Затем автор Апокалипсиса видит Ангела с большой цепью в руке и ключом от бездны. Цепью Ангел сковывает змия-дракона-сатану, заключает его в бездну и запечатывает ее, чтобы сатана тысячу лет не мог действовать в мире. Именно поэтому на тысячу лет на земле устанавливается Царство Божье, а затем на короткое время освобожден будет сатана, чтобы окончательно быть побежденным. Апокалиптик говорит о «первом воскресении» — тех, кто не поклонился зверю и образу его и погиб за веру, а в тысячелетнее Царство Божье на земле будет царствовать вместе с Христом: «Блажен и свят имеющий участие в воскресении первом: над ними смерть вторая не имеет власти, но они будут священниками Бога и Христа и будут царствовать с Ним тысячу лет» (Откр 20:6
). Эти строки Апокалипсиса подпитывали надежды хилиастов — представителей хилиазма (греч. χιλιασμός — «тысячелетие»), особого течения в христианстве, с которым Христианская Церковь боролась как с ересью (особенно если тысячелетнее Царство Божье на земле представало как царство земных наслаждений[558]), но он упорно пробивался на новых и новых витках истории христианства. Само его появление вполне объяснимо: люди от века жаждут увидеть «новое небо и новую землю» именно на нашей земле; в особенно трагические времена они жаждут утешения в своих страданиях; именно поэтому хилиастические представления о тысячелетнем Царстве Божьем на земле и блаженстве с Христом ложились бальзамом на раны мучеников за веру в период римских гонений. Известно, что хилиазм был особенно распространен во II в. н. э. в малоазийских церквах.
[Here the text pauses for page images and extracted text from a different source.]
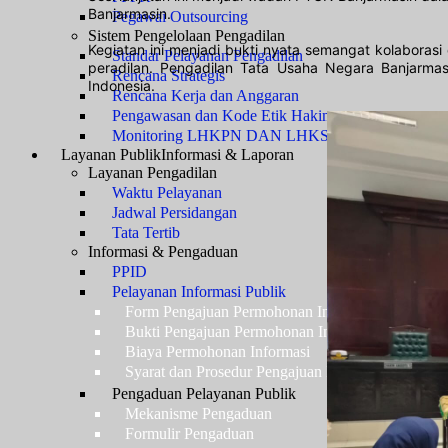
Banjarmasin.
Pegawai Outsourcing
Sistem Pengelolaan Pengadilan
Kegiatan ini menjadi bukti nyata semangat kolaboras
Standar Pelayanan Pengadilan
peradilan. Pengadilan Tata Usaha Negara Banjarmasi
Rencana Strategis
Indonesia.
Rencana Kerja dan Anggaran
Pengawasan dan Kode Etik Hakim
Monitoring LHKPN DAN LHKSN
Layanan Publik
Informasi & Laporan
Layanan Pengadilan
Waktu Pelayanan
Jadwal Persidangan
Tata Tertib
Informasi & Pengaduan
PPID
Pelayanan Informasi Publik
Form Pengajuan Permohonan Informasi
Bukti Pengajuan Permohonan Informasi
Biaya Permohonan Informasi
Syarat dan Prosedur Pengajuan Keberatan atas Pel
Pengaduan Pelayanan Publik
Mekanisme Pengaduan
Formulir Pengaduan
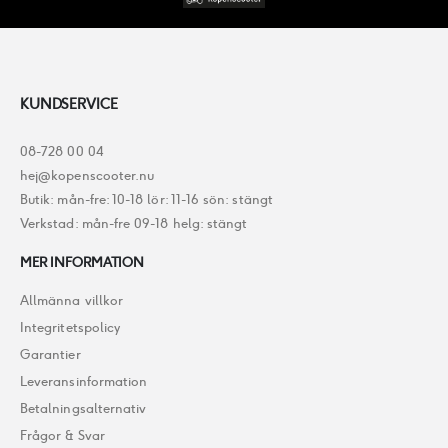
KUNDSERVICE
08-728 00 04
hej@kopenscooter.nu
Butik: mån-fre: 10-18 lör: 11-16 sön: stängt
Verkstad: mån-fre 09-18 helg: stängt
MER INFORMATION
Allmänna villkor
Integritetspolicy
Garantier
Leveransinformation
Betalningsalternativ
Frågor & Svar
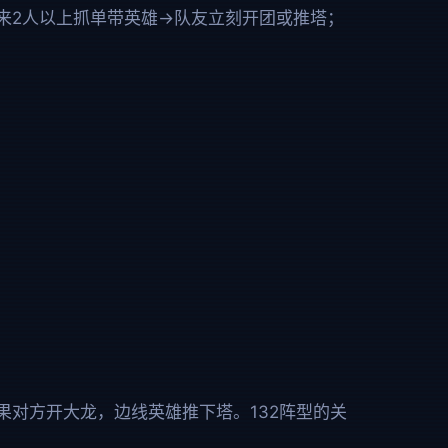
来2人以上抓单带英雄→队友立刻开团或推塔；
对方开大龙，边线英雄推下塔。132阵型的关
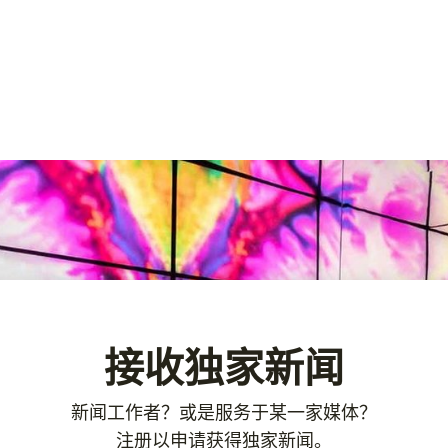
接收独家新闻
新闻工作者？或是服务于某一家媒体？
注册以申请获得独家新闻。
Хилиастические воззрения разделяли Папий Гиерапольский, Иустин Философ, Ириней Лионский. В III в. доктрины хилиазма придерживаются также многие, и среди них — Тертуллиан. В этом веке хилиазм особенно распространился в Египте: целая Арсноитская область из-за него отделилась от Александрийской Церкви. Когда же в IV в. гонения на христиан прекратились, мечтания хилиастов ушли на периферию христианского сознания, но не исчезли совсем. В соответствии с Апокалипсисом хилиасты усматривают в тысячелетнем земном Царстве Мессии переходную ступень к Царству Небесному.«Когда же окончится тысяча лет, сатана будет освобожден из темницы своей и выйдет обольщать народы, находящиеся на четырех углах земли, Гога и Магога, и собирать их на брань; число их — как песок морский. // И вышли на широту земли и окружили стан святых и город возлюбленный» (Откр 20:7
). Однако в конце концов сатана окончательно будет ввергнут в «озеро огненное и серное, где зверь и лжепророк, и будут мучиться день и ночь во веки веков» (Откр 20:10). Опираясь на топику Книги Пророка Даниила, автор Апокалипсиса рисует Суд над всеми, кто жил на земле, кто был вписан в книгу жизни: «И увидел я мертвых, малых и великих, стоящих перед Богом, и книги раскрыты были, и иная книга раскрыта, которая есть книга жизни; и судимы были мертвые по написанному в книгах, сообразно с делами своими. // <…> И смерть и ад повержены в озеро огненное. Это — смерть вторая. // И кто не был записан в книге жизни, тот был брошен в озеро огненное» (Откр 20:12, 14–15).После пережитых страшных потрясений обновляется все мироздание: «И я увидел новое небо и новую землю; ибо прежнее небо и прежняя земля миновали, и моря уже нет. // И я, Иоанн, увидел святый город Иерусалим, новый, сходящий от Бога с неба, приготовленный как невеста, украшенная для мужа своего» (Откр 21:1–2
). Видение Небесного Иерусалима в финале Апокалипсиса принадлежит к наиболее знаменитым в этой книге. Генетически оно связано с видением Города на холме (высокой горе) и Храма, подробно описанных в финальных главах Книги Пророка Иезекииля (Иез 40–48). Это пророчество-видение у Иезекииля имеет конкретно-исторический и отдаленно-эсхатологический смысл: во-первых, речь идет о возрождении Иерусалима и Храма после Вавилонского плена; во-вторых — о полном преображении народа Божьего и всего мира, о Граде, символизирующем Мессианскую эру. Неслучайно двенадцать ворот Города называются именами колен Израилевых (Иез 48:31–34; так же они именуются и в Апокалипсисе; см. Откр 21:12), «а имя Городу с того дня будет: Господь там» (Иез 48:35). Символическое имя обновленного Иерусалима свидетельствует о полном раскрытии Божественной сущности, о полном Богопознании, возможном только в Мессианскую эру.